Armas fabricadas por impressoras 3D: entenda a batalha judicial travada nos Estados Unidos

Cinco anos atrás, muitas pessoas pensaram que Cody Wilson era apenas um fanático de ideias visionárias. A revista New Yorker descreveu sua retórica sobre o desenvolvimento de projetos de fabricação de armas de fogo impressas em 3D disponíveis para qualquer pessoa na internet como “divorciada de qualquer realidade prática”. • As armas feitas em impressora […]

Cinco anos atrás, muitas pessoas pensaram que Cody Wilson era apenas um fanático de ideias visionárias. A revista New Yorker descreveu sua retórica sobre o desenvolvimento de projetos de fabricação de armas de fogo impressas em 3D disponíveis para qualquer pessoa na internet como “divorciada de qualquer realidade prática”.

• As armas feitas em impressora 3D estão ainda melhores (e mais preocupantes)
• A evolução das armas de fogo feitas em impressora 3D

Estamos em 2018, e a empresa de Wilson, a Defense Distributed, ainda aparece nas manchetes como uma ameaça à segurança nacional dos EUA. O presidente Donald Trump entrou na conversa essa semana, e nesta terça-feira (1º), um juiz federal proibiu que o rapaz de 30 anos relançasse seu site.

O que diabos está acontecendo?

O site em questão é o DEFCAD.org, um repositório online de modelos e instruções para a impressão 3D de armas de fogo. Em teoria, qualquer pessoa com uma impressora 3D poderia entrar no site, baixar um arquivo e imprimir uma arma com plástico ou outros materiais. “Eu acho que o acesso à arma de fogo é fundamental para a dignidade humana”, disse Wilson, que se autoproclama como um criptoanarquista, à CBS This Morning. “É um direito humano fundamental”.

Muitas pessoas do governo dos Estados Unidos parecem discordar. Wilson e sua organização planejaram relançar o DEFCAD.org nesta quarta-feira. O site tinha saído do ar em 2013, depois que o Departamento de Defesa ameaçou processar a Defense Distributed, alegando que a publicação de tais arquivos violava regras de exportação federais.

__________

* **ENUNCIADO**: Que empresas, sites, veículos de imprensa e órgãos públicos são citados por nome próprio na reportagem sobre as armas impressas em 3D?

* **MATERIAL FORNECIDO**:
__________

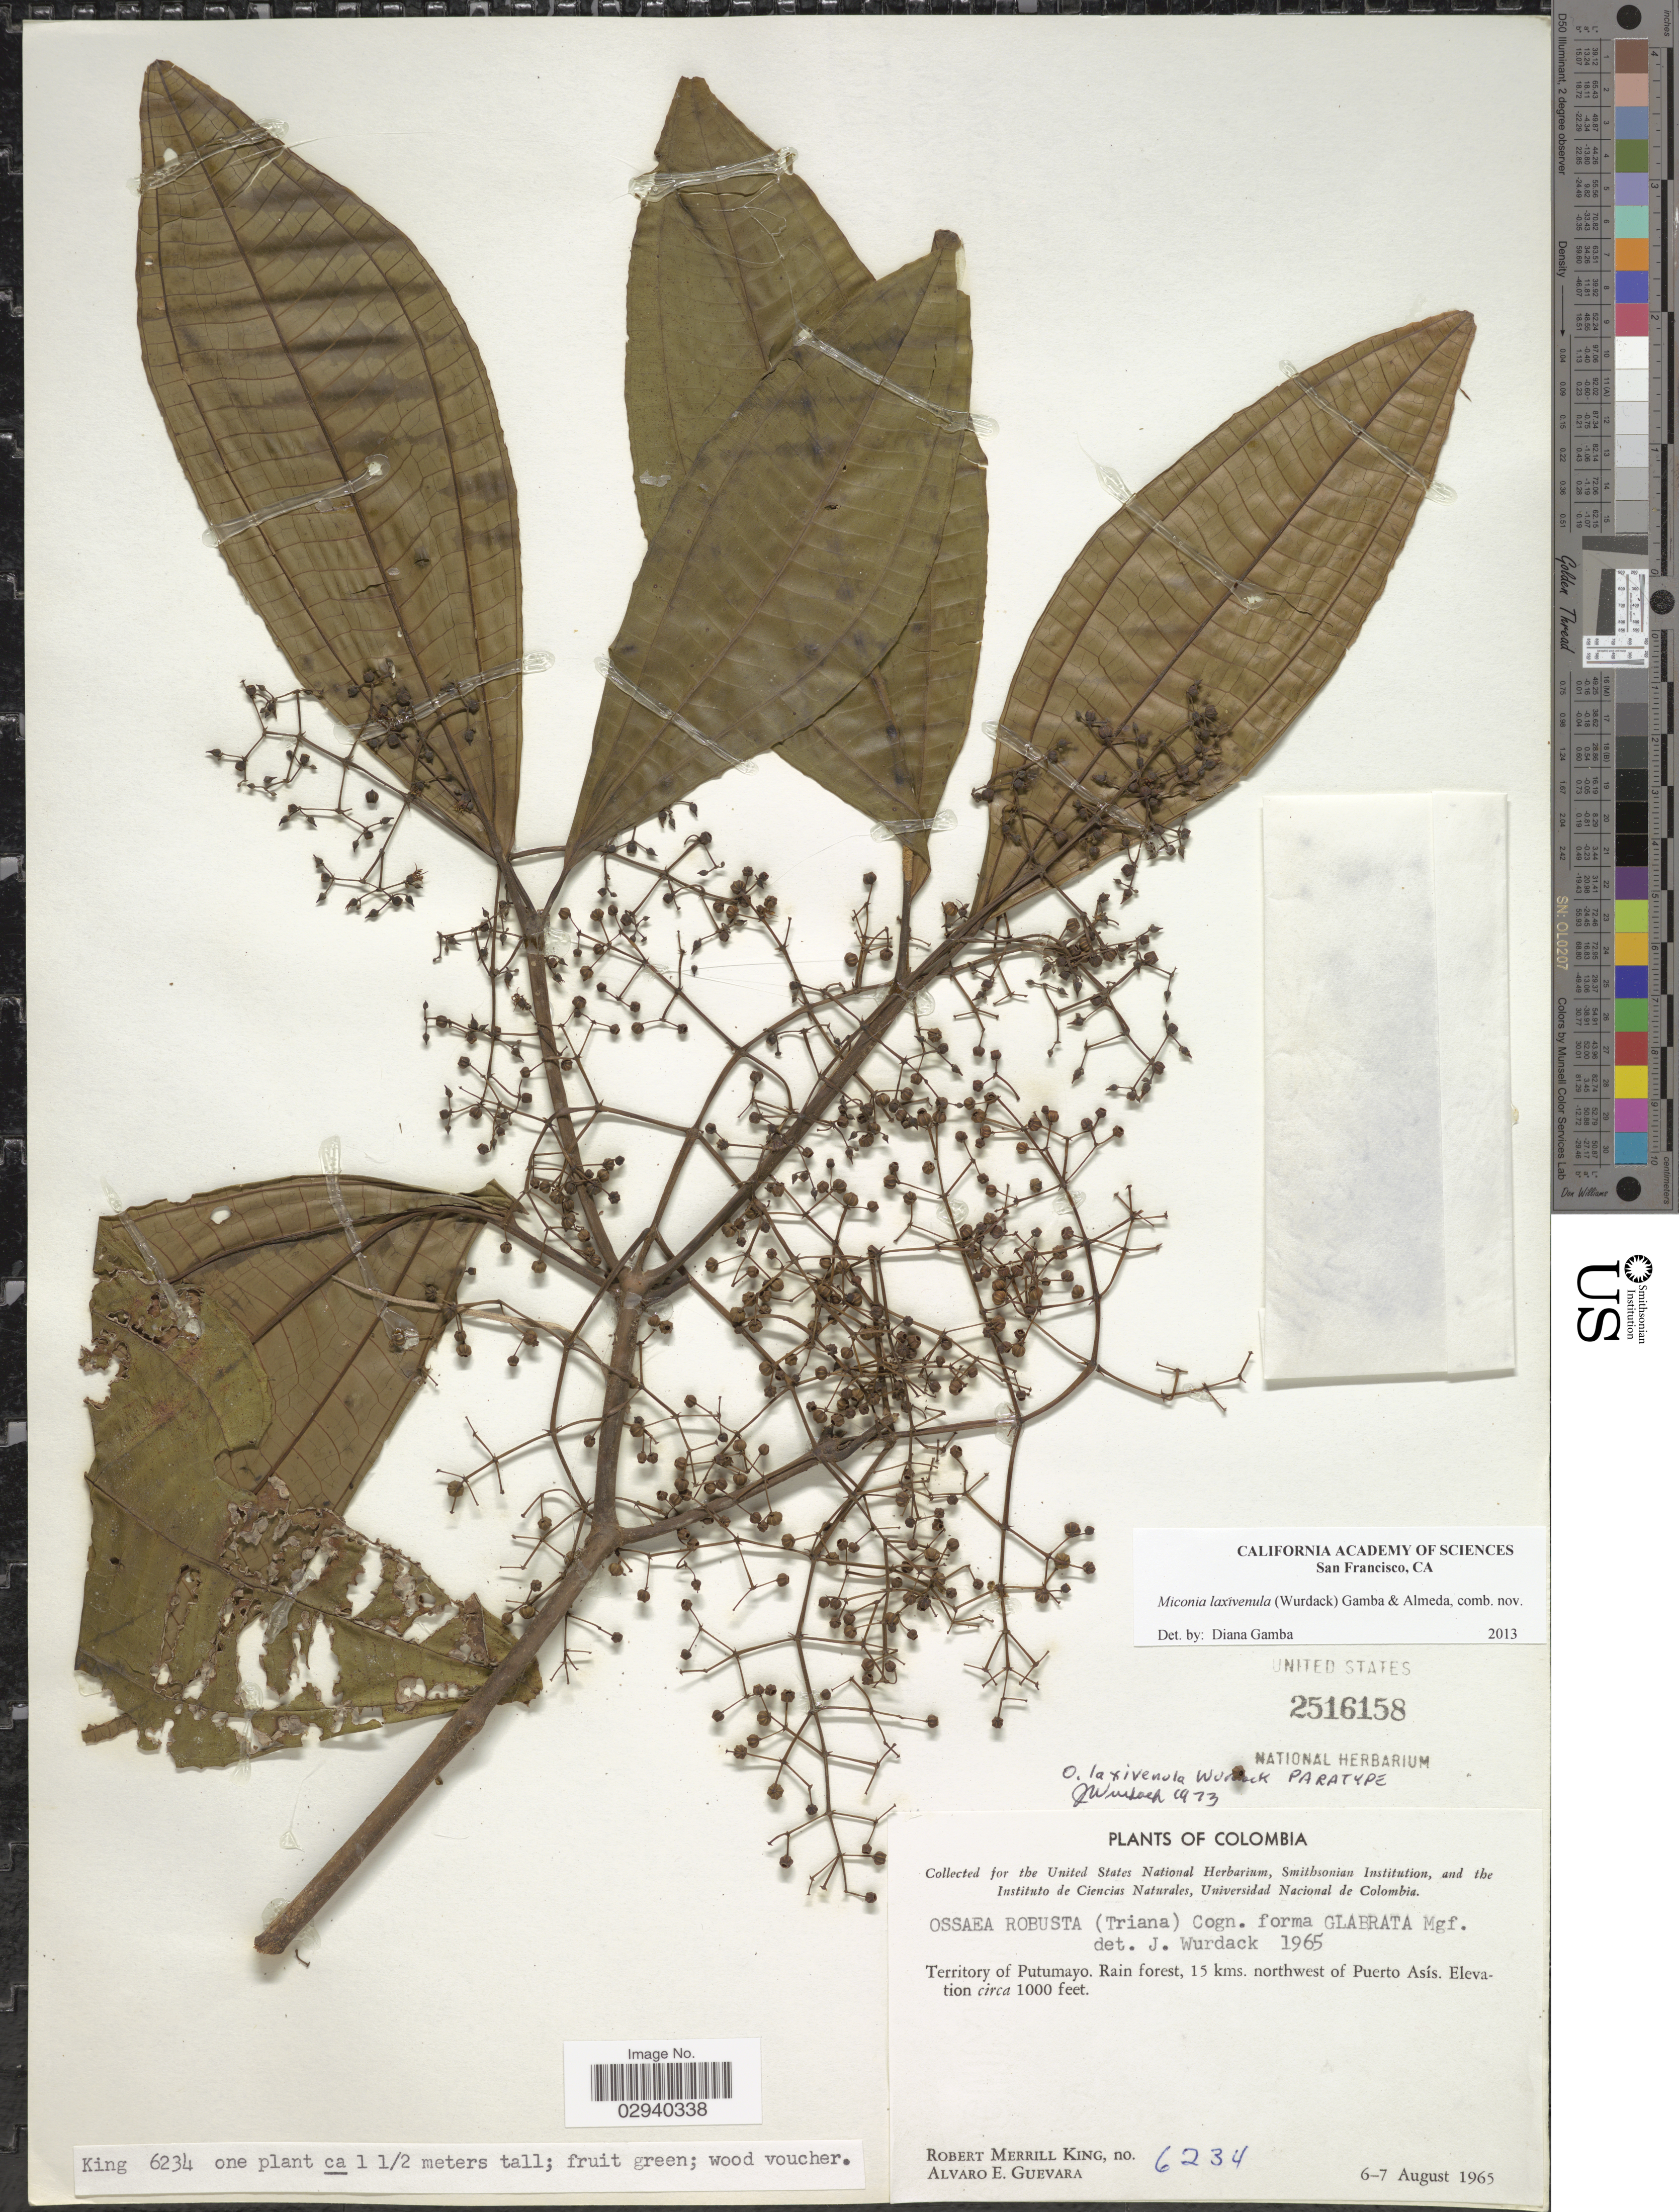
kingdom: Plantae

__________

* **RESPOSTA**: Revista New Yorker, Defense Distributed, DEFCAD.org, CBS This Morning e Departamento de Defesa.